**SOURCE PASSAGE**.
....
After much complaining and squabbling, Turkey has decided to join in the fight against the Islamic State of Iraq and Syria. The Turkish Grand National Assembly voted its consent back in October, but only now have airstrikes come from Turkish F-16s. Ankara claims this is the start of a broader strategy rather than a one-time maneuver.
Turkey, a member of NATO, has received strong criticism from other NATO states for seemingly not doing much to combat the evil group running rampant across Iraq and Syria. There's also been considerable speculation that Turkey is turning a blind eye to ISIS militants crossing the border in hopes that the group will undermine the Assad regime in Syria.
Two recent events have turned the tide in Turkey. A suicide bombing in a town named Suruc, just across the border from the Kurdish town of Kobani left 32 dead and one hundred injured. Turkish officials have since identified who they believe carried out the bombing-an ethnic Kurd who had ties to Islamic State. This likely came as a surprise as Kurds, while many are conservative Muslims, have fought ISIS for many months outside Turkey. Another clash on the Syrian border left a Turkish soldier dead and several others injured.
There is an essentially important third dynamic in this conflict: the Kurds. Much of Turkey's southern border looks out over an area of Syria that ethnic Kurds have defiantly carved out over the last few months. Kurds are an ethnic group that are spread out over Turkey, Syria, Iraq, and Iran, but it is Turkey where they have been fighting a long, drawn-out conflict with the designated terrorist group, the Kurdistan Workers' Party, often known by its initials PKK.
....
**THE EXERCISE**.
Quote everything in the passage on Turkey and the fight against the Islamic State, from "Turkey, a member" down to "regime in Syria.". The records have nothing to do with this.

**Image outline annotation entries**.
....
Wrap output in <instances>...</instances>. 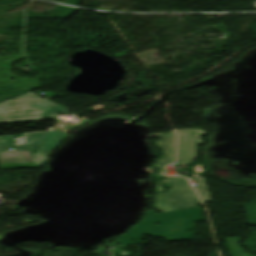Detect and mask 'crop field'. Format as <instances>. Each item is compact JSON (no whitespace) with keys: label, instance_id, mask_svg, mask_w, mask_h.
Returning a JSON list of instances; mask_svg holds the SVG:
<instances>
[{"label":"crop field","instance_id":"8a807250","mask_svg":"<svg viewBox=\"0 0 256 256\" xmlns=\"http://www.w3.org/2000/svg\"><path fill=\"white\" fill-rule=\"evenodd\" d=\"M154 212L147 210L137 226L120 236L122 246L140 242L144 234L161 237L166 241L193 239L190 237H193L194 221L204 220L201 209L160 214ZM157 222H161V225H157Z\"/></svg>","mask_w":256,"mask_h":256},{"label":"crop field","instance_id":"ac0d7876","mask_svg":"<svg viewBox=\"0 0 256 256\" xmlns=\"http://www.w3.org/2000/svg\"><path fill=\"white\" fill-rule=\"evenodd\" d=\"M54 103L31 93L0 103V123L43 120Z\"/></svg>","mask_w":256,"mask_h":256},{"label":"crop field","instance_id":"34b2d1b8","mask_svg":"<svg viewBox=\"0 0 256 256\" xmlns=\"http://www.w3.org/2000/svg\"><path fill=\"white\" fill-rule=\"evenodd\" d=\"M160 182L168 184L172 190H162ZM200 203L197 194L185 178L163 179L158 182L155 207L159 212L201 207L195 206Z\"/></svg>","mask_w":256,"mask_h":256},{"label":"crop field","instance_id":"412701ff","mask_svg":"<svg viewBox=\"0 0 256 256\" xmlns=\"http://www.w3.org/2000/svg\"><path fill=\"white\" fill-rule=\"evenodd\" d=\"M65 138H67L66 132L45 131L23 133L14 138L13 148L19 151L29 150L34 165L39 167L46 163L49 153ZM40 143L42 144L38 151L33 153L32 150H36ZM48 151L50 152L45 155Z\"/></svg>","mask_w":256,"mask_h":256},{"label":"crop field","instance_id":"f4fd0767","mask_svg":"<svg viewBox=\"0 0 256 256\" xmlns=\"http://www.w3.org/2000/svg\"><path fill=\"white\" fill-rule=\"evenodd\" d=\"M190 131H195L206 135L209 134L199 129L177 131L179 137L178 159L176 161L177 165L174 166L191 165V161L195 160L197 157L196 141H198L199 144H202V135L191 133Z\"/></svg>","mask_w":256,"mask_h":256},{"label":"crop field","instance_id":"dd49c442","mask_svg":"<svg viewBox=\"0 0 256 256\" xmlns=\"http://www.w3.org/2000/svg\"><path fill=\"white\" fill-rule=\"evenodd\" d=\"M12 136H0V165L2 169L34 167L28 151L19 152L17 150L10 151L8 148L12 146Z\"/></svg>","mask_w":256,"mask_h":256},{"label":"crop field","instance_id":"e52e79f7","mask_svg":"<svg viewBox=\"0 0 256 256\" xmlns=\"http://www.w3.org/2000/svg\"><path fill=\"white\" fill-rule=\"evenodd\" d=\"M156 144L163 150V157L157 160L154 163V166L163 170L166 164H171L175 161V132L173 131L167 135L160 136V139L159 141H156Z\"/></svg>","mask_w":256,"mask_h":256},{"label":"crop field","instance_id":"d8731c3e","mask_svg":"<svg viewBox=\"0 0 256 256\" xmlns=\"http://www.w3.org/2000/svg\"><path fill=\"white\" fill-rule=\"evenodd\" d=\"M224 241L231 253V256H254L249 253H243L242 248L239 247V238H224Z\"/></svg>","mask_w":256,"mask_h":256},{"label":"crop field","instance_id":"5a996713","mask_svg":"<svg viewBox=\"0 0 256 256\" xmlns=\"http://www.w3.org/2000/svg\"><path fill=\"white\" fill-rule=\"evenodd\" d=\"M193 180L196 182L198 186L196 187V190L199 193L200 197L202 198L203 202L205 203V202L211 201L210 191L206 184L205 178L196 177V178H193Z\"/></svg>","mask_w":256,"mask_h":256},{"label":"crop field","instance_id":"3316defc","mask_svg":"<svg viewBox=\"0 0 256 256\" xmlns=\"http://www.w3.org/2000/svg\"><path fill=\"white\" fill-rule=\"evenodd\" d=\"M69 110L55 104L52 108H50L46 114L43 116L44 120L48 119H54V118H60V116L55 115V113L58 114H67Z\"/></svg>","mask_w":256,"mask_h":256},{"label":"crop field","instance_id":"28ad6ade","mask_svg":"<svg viewBox=\"0 0 256 256\" xmlns=\"http://www.w3.org/2000/svg\"><path fill=\"white\" fill-rule=\"evenodd\" d=\"M158 176L159 177H163L164 175H163V171H158Z\"/></svg>","mask_w":256,"mask_h":256}]
</instances>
....
**REPLY TO THE TASK**.
Turkey, a member of NATO, has received strong criticism from other NATO states for seemingly not doing much to combat the evil group running rampant across Iraq and Syria. There's also been considerable speculation that Turkey is turning a blind eye to ISIS militants crossing the border in hopes that the group will undermine the Assad regime in Syria.